Instructions to follow:
Please show every line from the entries that carries the word "Women".

Document understanding data:
------------------------

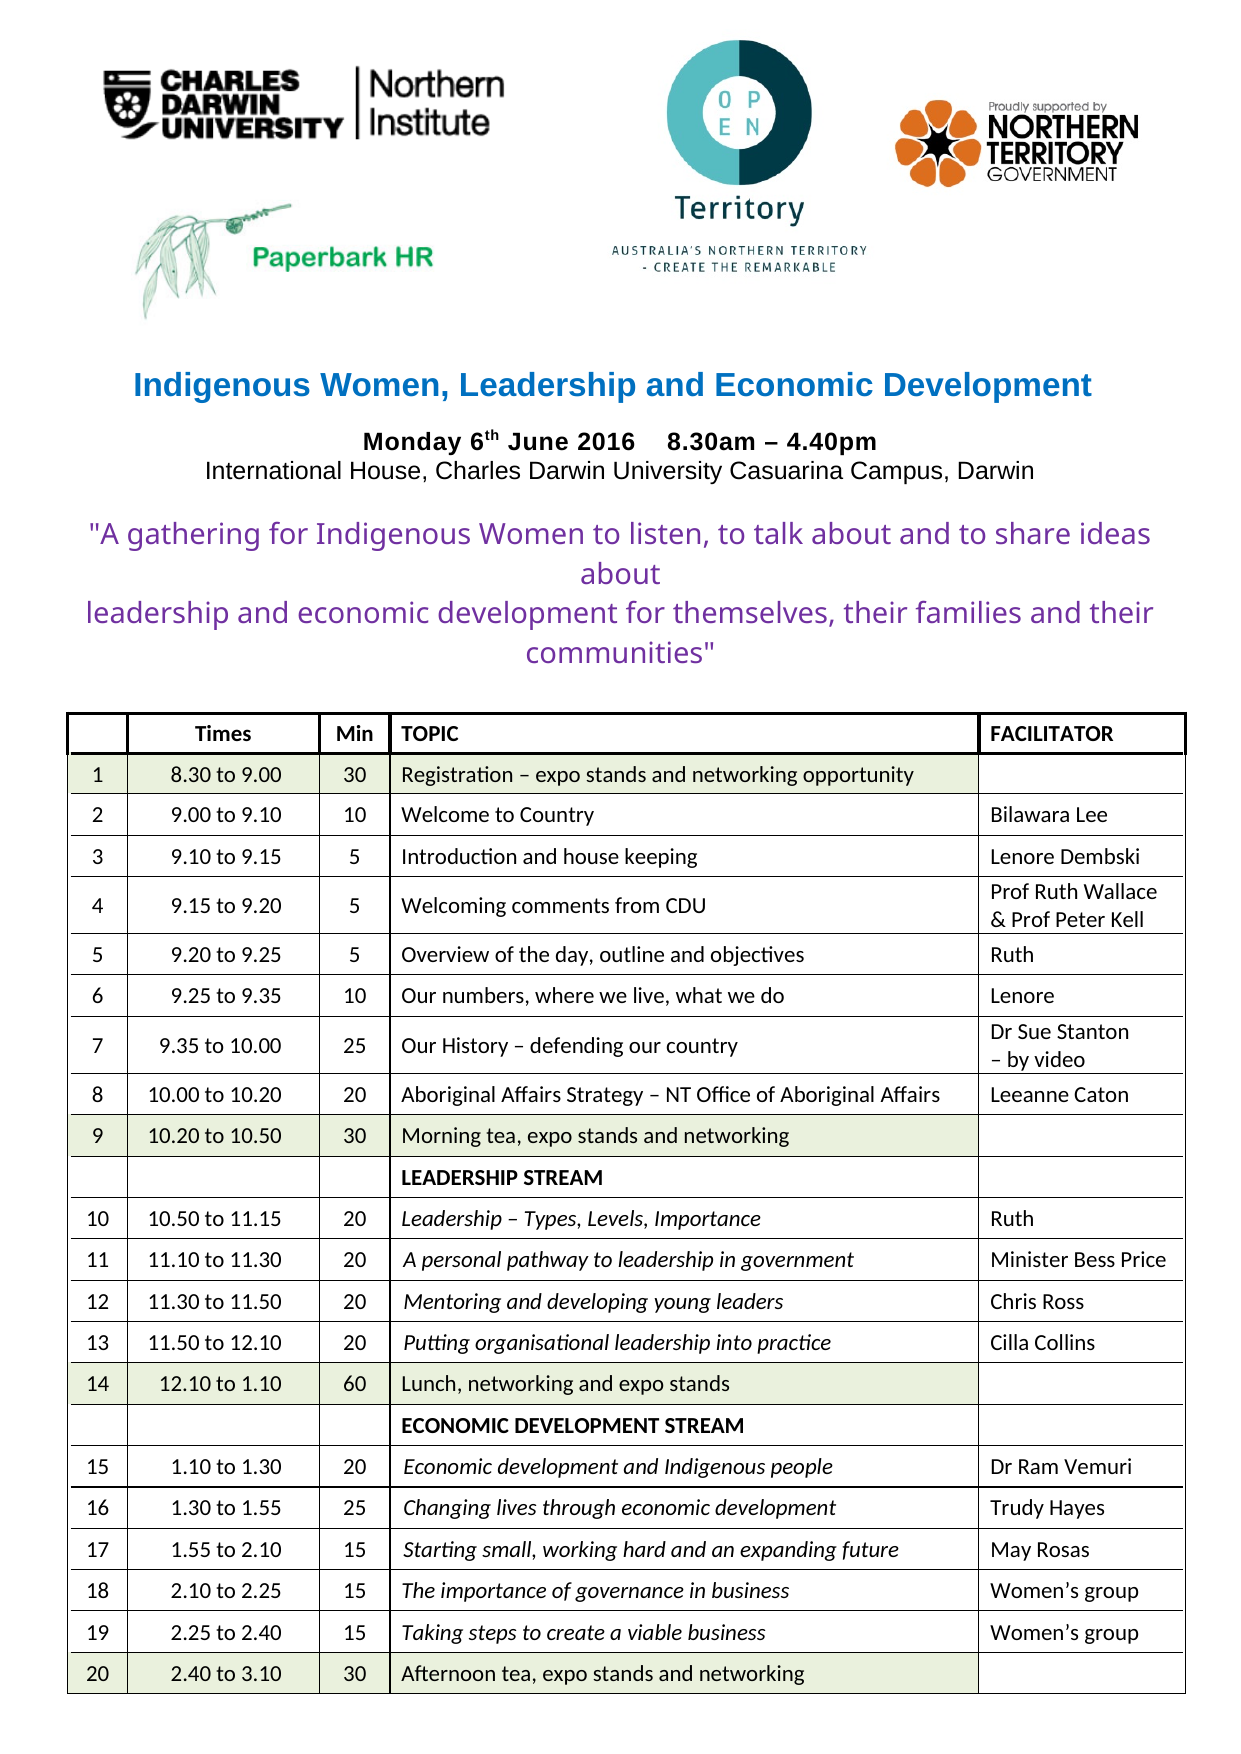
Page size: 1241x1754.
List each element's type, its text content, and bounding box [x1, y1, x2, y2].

table_cell Lunch, networking and expo stands [391, 1363, 978, 1404]
table_cell 13 [68, 1321, 127, 1362]
table_cell [320, 1405, 389, 1445]
table_cell 12 [68, 1280, 127, 1321]
table_cell 9.35 to 10.00 [128, 1017, 319, 1073]
table_cell 20 [320, 1281, 389, 1321]
table_cell [320, 1157, 389, 1197]
table_cell 25 [320, 1017, 389, 1073]
table_header FACILITATOR [981, 715, 1184, 752]
table_cell 10 [320, 794, 389, 834]
table_cell Putting organisational leadership into practice [391, 1322, 978, 1362]
table_cell Women’s group [979, 1569, 1185, 1610]
picture [49, 29, 562, 180]
table_cell Registration – expo stands and networking opportunity [391, 755, 978, 793]
table_cell [128, 1157, 319, 1197]
table_cell 11.50 to 12.10 [128, 1322, 319, 1362]
table_cell Leeanne Caton [979, 1073, 1185, 1114]
text Indigenous Women, Leadership and Economic Development [53, 364, 1172, 403]
table_cell Overview of the day, outline and objectives [391, 934, 978, 974]
table_cell 15 [320, 1529, 389, 1569]
table_cell Our numbers, where we live, what we do [391, 975, 978, 1016]
table_cell Bilawara Lee [979, 793, 1185, 834]
text Monday 6th June 2016 8.30am – 4.40pm [53, 427, 1187, 456]
table_cell 20 [320, 1322, 389, 1362]
table_cell 2.40 to 3.10 [128, 1653, 319, 1693]
table_cell 7 [68, 1016, 127, 1073]
table_cell 9.25 to 9.35 [128, 975, 319, 1016]
table_header Times [129, 715, 318, 752]
table_cell 20 [320, 1446, 389, 1486]
table_cell 15 [68, 1445, 127, 1486]
table_cell Welcoming comments from CDU [391, 877, 978, 933]
table_cell 5 [320, 877, 389, 933]
table_cell 15 [320, 1570, 389, 1610]
table_cell 4 [68, 876, 127, 933]
table_cell Taking steps to create a viable business [391, 1611, 978, 1652]
table_cell Our History – defending our country [391, 1017, 978, 1073]
table_cell 20 [68, 1652, 127, 1693]
table_cell 2 [68, 793, 127, 834]
table_cell 20 [320, 1198, 389, 1238]
table_header [69, 715, 126, 752]
table_cell 9 [68, 1114, 127, 1156]
table_cell 2.10 to 2.25 [128, 1570, 319, 1610]
table_cell Economic development and Indigenous people [391, 1446, 978, 1486]
table_cell A personal pathway to leadership in government [391, 1239, 978, 1279]
table_cell 8.30 to 9.00 [128, 755, 319, 793]
table_cell 30 [320, 755, 389, 793]
table_cell [979, 752, 1185, 793]
table_cell 11.30 to 11.50 [128, 1281, 319, 1321]
table_cell 5 [68, 933, 127, 974]
table_cell 30 [320, 1653, 389, 1693]
table_cell 2.25 to 2.40 [128, 1611, 319, 1652]
table_cell [68, 1156, 127, 1197]
table_cell 10.20 to 10.50 [128, 1115, 319, 1156]
table_cell Starting small, working hard and an expanding future [391, 1529, 978, 1569]
table_cell [979, 1156, 1185, 1197]
table_cell Ruth [979, 933, 1185, 974]
table_cell 3 [68, 835, 127, 876]
table_cell 30 [320, 1115, 389, 1156]
table_cell 16 [68, 1486, 127, 1528]
table_cell Dr Ram Vemuri [979, 1445, 1185, 1486]
text International House, Charles Darwin University Casuarina Campus, Darwin [53, 456, 1187, 484]
picture [130, 192, 441, 327]
table_cell [979, 1404, 1185, 1445]
table_cell 25 [320, 1488, 389, 1528]
table_cell 12.10 to 1.10 [128, 1363, 319, 1404]
table_cell Chris Ross [979, 1280, 1185, 1321]
table_header [583, 30, 1175, 339]
table_cell 11.10 to 11.30 [128, 1239, 319, 1279]
table_cell [979, 1652, 1185, 1693]
table_cell Morning tea, expo stands and networking [391, 1115, 978, 1156]
table_cell 17 [68, 1528, 127, 1569]
table_cell Cilla Collins [979, 1321, 1185, 1362]
table_cell ECONOMIC DEVELOPMENT STREAM [391, 1405, 978, 1445]
table_cell 11 [68, 1238, 127, 1279]
table_cell 18 [68, 1569, 127, 1610]
table_cell Mentoring and developing young leaders [391, 1281, 978, 1321]
table_cell 8 [68, 1073, 127, 1114]
table_cell 15 [320, 1611, 389, 1652]
table_cell 60 [320, 1363, 389, 1404]
table_cell [979, 1114, 1185, 1156]
table_cell 14 [68, 1362, 127, 1404]
table_cell Welcome to Country [391, 794, 978, 834]
table_cell 19 [68, 1610, 127, 1652]
table_cell 10.50 to 11.15 [128, 1198, 319, 1238]
table_cell 10 [68, 1197, 127, 1238]
table_cell 1.10 to 1.30 [128, 1446, 319, 1486]
table_cell Trudy Hayes [979, 1486, 1185, 1528]
table_cell Prof Ruth Wallace & Prof Peter Kell [979, 876, 1185, 933]
table_cell Afternoon tea, expo stands and networking [391, 1653, 978, 1693]
table_cell 9.15 to 9.20 [128, 877, 319, 933]
table_cell 6 [68, 974, 127, 1016]
table_cell LEADERSHIP STREAM [391, 1157, 978, 1197]
table_cell Lenore [979, 974, 1185, 1016]
table_cell [68, 1404, 127, 1445]
table_cell 20 [320, 1239, 389, 1279]
table_cell 20 [320, 1074, 389, 1114]
table_cell Minister Bess Price [979, 1238, 1185, 1279]
table_cell Ruth [979, 1197, 1185, 1238]
table_cell 9.10 to 9.15 [128, 836, 319, 876]
table_cell 1.55 to 2.10 [128, 1529, 319, 1569]
table_cell 1.30 to 1.55 [128, 1488, 319, 1528]
table_cell Introduction and house keeping [391, 836, 978, 876]
table_cell [979, 1362, 1185, 1404]
table_cell 1 [68, 752, 127, 793]
text "A gathering for Indigenous Women to listen, to talk about and to share ideas about [53, 513, 1187, 593]
table_cell Leadership – Types, Levels, Importance [391, 1198, 978, 1238]
table_cell 9.00 to 9.10 [128, 794, 319, 834]
table_header Min [321, 715, 388, 752]
table_cell [128, 1405, 319, 1445]
table_cell Women’s group [979, 1610, 1185, 1652]
text leadership and economic development for themselves, their families and their communities" [53, 593, 1187, 672]
table_cell Changing lives through economic development [391, 1488, 978, 1528]
table_cell Dr Sue Stanton – by video [979, 1016, 1185, 1073]
table_cell Lenore Dembski [979, 835, 1185, 876]
picture [594, 29, 1169, 286]
table_cell 10 [320, 975, 389, 1016]
table_cell 10.00 to 10.20 [128, 1074, 319, 1114]
table_cell The importance of governance in business [391, 1570, 978, 1610]
table_cell 5 [320, 934, 389, 974]
table_cell May Rosas [979, 1528, 1185, 1569]
table_header TOPIC [392, 715, 977, 752]
table_cell 5 [320, 836, 389, 876]
table_cell 9.20 to 9.25 [128, 934, 319, 974]
table_header [38, 30, 583, 339]
table_cell Aboriginal Affairs Strategy – NT Office of Aboriginal Affairs [391, 1074, 978, 1114]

------------------------

Answer below:
table_cell Women’s group [979, 1569, 1185, 1610]
text Indigenous Women, Leadership and Economic Development [53, 364, 1172, 403]
text "A gathering for Indigenous Women to listen, to talk about and to share ideas about [53, 513, 1187, 593]
table_cell Women’s group [979, 1610, 1185, 1652]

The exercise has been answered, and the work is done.